I don't feel comfortable with the message either. The idea of capitulating to boys not wanting the girls there, and reinforcing the idea they aren't equal really doesn't go down well.

Stem still has a long way to go, but we wouldn't be where we are if the original small handful of women had been sent off to do girly science because the boys at the top unis didn't like them at their lectures.

My view is that you have to infiltrate the area first in large numbers, then you can start splitting them up.

I do accept that if my dd had the negative experience of some here I wouldn't want to put that principle above her needs.

GibbertyFlibbert · 04/06/2018 14:38

We had arguments when I was at school as to whether boys or girls were best at sport so we, the children, organised a 3 event competition.

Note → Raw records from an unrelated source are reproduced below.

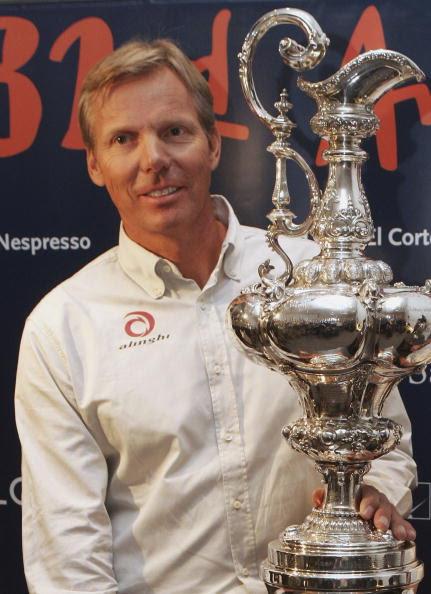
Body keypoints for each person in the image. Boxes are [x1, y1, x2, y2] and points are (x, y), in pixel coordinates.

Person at [15, 39, 417, 594]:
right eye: (123, 139)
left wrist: (373, 498)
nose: (153, 159)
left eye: (174, 131)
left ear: (212, 145)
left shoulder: (310, 281)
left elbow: (388, 443)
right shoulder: (62, 328)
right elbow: (66, 553)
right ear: (94, 163)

The boys thrashed the girls at basketball. Hockey was closer but the boys edged it, but netball? Netball was a brilliant win for the girls. After that nobody was saying that boys were better at sport than girls.

RatRolyPoly · 05/06/2018 11:59

I agree Thehog.

I really am sad to hear stories of discouraged girls; obviously it's a recognised issue that in their teenaged years girls are put off sport (when it's segregated anyway), but I have literally never heard the suggestion that girls are being put off at primary level to any widespread degree. All I can find on Google is about female teenagers being deterred; could it be that such anecdotes are actually fairly uncommon?

I remember primary school. I remember our sports lessons weren't split, but there is absolutely nothing I remember about any boys, not one single boy. Nothing about their conduct was remarkable or off-putting to me, or perhaps the teachers just minimised the impact. Or in extra-curricular sport.

I'm not that old; have things really changed so much? I do hope it's more a case of isolated incidents.